As a succession of happenings the past, even the most recent past, is forever gone. It is as far beyond our reach as the moons of Jupiter. It is behind our back, too. The entire and increasing work of our life is the unceasing creation of a future with our present materials—as in the case of the traveler who lays the corduroy road ahead of him log by log. Because our present material is the heritage of the long past, that past has eternal significance in determining the direction of the road which we lay.
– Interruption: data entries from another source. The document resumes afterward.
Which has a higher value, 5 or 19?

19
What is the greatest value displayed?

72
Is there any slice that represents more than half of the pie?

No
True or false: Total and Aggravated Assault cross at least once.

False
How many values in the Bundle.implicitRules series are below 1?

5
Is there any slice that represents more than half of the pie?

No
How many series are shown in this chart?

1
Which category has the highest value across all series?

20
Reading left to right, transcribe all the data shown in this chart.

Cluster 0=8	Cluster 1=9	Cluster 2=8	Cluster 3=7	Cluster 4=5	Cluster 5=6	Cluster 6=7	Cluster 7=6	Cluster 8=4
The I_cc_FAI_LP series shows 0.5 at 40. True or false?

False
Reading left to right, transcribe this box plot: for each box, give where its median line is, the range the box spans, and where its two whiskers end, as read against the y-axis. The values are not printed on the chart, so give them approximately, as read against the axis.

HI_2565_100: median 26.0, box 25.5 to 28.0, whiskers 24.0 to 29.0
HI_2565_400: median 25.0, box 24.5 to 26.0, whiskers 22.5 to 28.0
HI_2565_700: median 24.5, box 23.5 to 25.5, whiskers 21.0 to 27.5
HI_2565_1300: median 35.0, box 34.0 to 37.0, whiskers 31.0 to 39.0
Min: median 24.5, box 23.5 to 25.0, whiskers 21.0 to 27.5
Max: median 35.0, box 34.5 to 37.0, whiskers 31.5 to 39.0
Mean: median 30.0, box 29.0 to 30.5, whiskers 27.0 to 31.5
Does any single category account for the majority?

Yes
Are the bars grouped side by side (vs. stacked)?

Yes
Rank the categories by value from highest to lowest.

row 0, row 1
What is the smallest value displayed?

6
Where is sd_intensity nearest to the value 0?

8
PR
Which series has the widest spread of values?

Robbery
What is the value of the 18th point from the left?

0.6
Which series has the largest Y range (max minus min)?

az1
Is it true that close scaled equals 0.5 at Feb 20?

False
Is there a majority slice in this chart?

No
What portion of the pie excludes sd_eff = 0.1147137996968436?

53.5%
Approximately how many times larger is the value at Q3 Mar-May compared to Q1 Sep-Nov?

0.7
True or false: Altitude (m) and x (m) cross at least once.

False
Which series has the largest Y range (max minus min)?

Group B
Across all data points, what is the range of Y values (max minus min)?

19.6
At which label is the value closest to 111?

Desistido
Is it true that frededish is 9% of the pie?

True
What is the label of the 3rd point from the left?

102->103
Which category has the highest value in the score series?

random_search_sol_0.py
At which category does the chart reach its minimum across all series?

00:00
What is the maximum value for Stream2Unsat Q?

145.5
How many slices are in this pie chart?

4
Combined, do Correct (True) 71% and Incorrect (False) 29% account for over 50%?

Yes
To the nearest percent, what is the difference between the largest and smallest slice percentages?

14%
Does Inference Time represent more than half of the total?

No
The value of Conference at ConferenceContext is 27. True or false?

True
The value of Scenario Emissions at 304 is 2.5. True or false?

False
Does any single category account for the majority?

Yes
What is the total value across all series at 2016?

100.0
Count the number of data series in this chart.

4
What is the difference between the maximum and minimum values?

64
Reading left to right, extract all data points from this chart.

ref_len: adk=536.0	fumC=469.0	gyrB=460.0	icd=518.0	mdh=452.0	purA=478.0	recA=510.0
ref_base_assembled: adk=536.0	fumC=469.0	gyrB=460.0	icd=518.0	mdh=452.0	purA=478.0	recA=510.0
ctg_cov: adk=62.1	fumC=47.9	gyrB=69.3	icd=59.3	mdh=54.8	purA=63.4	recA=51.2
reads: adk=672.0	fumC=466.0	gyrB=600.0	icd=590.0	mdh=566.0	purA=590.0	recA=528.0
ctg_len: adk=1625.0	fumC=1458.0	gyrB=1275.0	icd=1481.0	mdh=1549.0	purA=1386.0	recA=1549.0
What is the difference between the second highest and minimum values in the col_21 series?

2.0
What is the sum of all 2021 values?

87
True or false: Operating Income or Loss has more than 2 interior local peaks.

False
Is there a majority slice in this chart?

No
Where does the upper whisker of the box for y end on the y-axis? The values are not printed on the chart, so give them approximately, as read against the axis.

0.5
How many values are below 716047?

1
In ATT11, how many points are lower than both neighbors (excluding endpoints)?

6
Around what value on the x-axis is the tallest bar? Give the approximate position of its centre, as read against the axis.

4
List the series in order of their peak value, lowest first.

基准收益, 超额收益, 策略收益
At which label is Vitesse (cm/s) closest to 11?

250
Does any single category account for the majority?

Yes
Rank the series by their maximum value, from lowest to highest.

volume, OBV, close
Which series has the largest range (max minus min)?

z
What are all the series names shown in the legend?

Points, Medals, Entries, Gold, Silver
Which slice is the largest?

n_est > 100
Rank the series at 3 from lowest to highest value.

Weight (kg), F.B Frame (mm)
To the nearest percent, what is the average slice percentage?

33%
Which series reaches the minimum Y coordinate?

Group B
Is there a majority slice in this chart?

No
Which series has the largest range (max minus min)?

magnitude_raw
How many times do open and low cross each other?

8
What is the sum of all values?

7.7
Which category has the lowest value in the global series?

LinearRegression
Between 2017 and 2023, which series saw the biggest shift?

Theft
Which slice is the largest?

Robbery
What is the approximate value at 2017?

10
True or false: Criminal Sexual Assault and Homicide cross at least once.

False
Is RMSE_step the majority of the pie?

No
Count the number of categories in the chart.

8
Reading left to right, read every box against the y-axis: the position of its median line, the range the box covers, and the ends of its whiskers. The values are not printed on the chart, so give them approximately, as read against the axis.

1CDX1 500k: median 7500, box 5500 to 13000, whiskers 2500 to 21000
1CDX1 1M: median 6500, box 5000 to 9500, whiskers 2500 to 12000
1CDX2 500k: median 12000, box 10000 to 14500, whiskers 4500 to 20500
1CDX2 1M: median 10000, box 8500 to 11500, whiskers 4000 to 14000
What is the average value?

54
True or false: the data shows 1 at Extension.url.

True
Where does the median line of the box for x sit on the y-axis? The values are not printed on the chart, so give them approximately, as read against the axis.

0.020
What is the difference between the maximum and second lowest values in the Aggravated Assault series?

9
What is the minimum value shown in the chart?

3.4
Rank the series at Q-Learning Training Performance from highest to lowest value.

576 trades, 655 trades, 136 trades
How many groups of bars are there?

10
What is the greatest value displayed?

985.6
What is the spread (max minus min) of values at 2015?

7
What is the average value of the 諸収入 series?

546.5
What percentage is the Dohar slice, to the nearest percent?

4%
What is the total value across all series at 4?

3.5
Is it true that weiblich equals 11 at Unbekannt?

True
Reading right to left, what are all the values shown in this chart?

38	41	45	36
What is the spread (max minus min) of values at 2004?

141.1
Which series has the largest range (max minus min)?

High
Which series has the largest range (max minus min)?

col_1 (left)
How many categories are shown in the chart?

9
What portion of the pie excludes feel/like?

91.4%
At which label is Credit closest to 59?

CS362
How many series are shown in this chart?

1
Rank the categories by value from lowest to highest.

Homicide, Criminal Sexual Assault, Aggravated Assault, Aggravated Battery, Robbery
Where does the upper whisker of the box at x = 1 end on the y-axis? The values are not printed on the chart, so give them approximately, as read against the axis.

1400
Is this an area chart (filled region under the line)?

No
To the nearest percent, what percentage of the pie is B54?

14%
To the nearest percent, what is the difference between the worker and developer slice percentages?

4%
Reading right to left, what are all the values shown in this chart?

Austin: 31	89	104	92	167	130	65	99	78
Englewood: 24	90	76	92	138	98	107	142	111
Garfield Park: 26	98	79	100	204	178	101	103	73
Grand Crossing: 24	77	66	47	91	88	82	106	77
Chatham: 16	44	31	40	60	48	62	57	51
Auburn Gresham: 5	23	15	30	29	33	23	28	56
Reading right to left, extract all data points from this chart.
Such is the spirit in which this book has been written. Its subject is the development of the American ideal of democracy,
or self-government in freedom. Without overlooking or slighting the economic factors in that development, the author has avoided the temptation to give them the overemphasis which is rather the fashion today. Our age is confessedly an age of material exploitation. But the things in which people are most absorbed for the moment (and generations are but moments for the historian) are by no means necessarily the most important things for a people. If the pendulum of interest has swung so far to the economic side that it is considered more “up-to-date.” to dwell on the origins of the oil industry than on the origins of the Jeffersonian Democracy, or to tabulate the rise and fall of our exports and imports more carefully than the rise and fall of the spirit of civic responsibility, it is an imperative duty of the historian to redress the balance. Our destiny is not the making of money, but the making of America. Our heritage of political ideals is a far richer possession than our heritage of material resources; for if the ideals be lost or obscured, all the treasures of field, factory, and mine cannot avail to save us from the fate of Nineveh or Rome. Service to the student has been the author's sole preoccupation in the preparation of this book. Experts in American history will detect on every page indebtedness to former laborers in the field, and will, it is hoped, discover a faithful adherence. to reliable sources. If quotation marks abound, it is because the author has wished to let the actors themselves tell a large part of the story in their own words.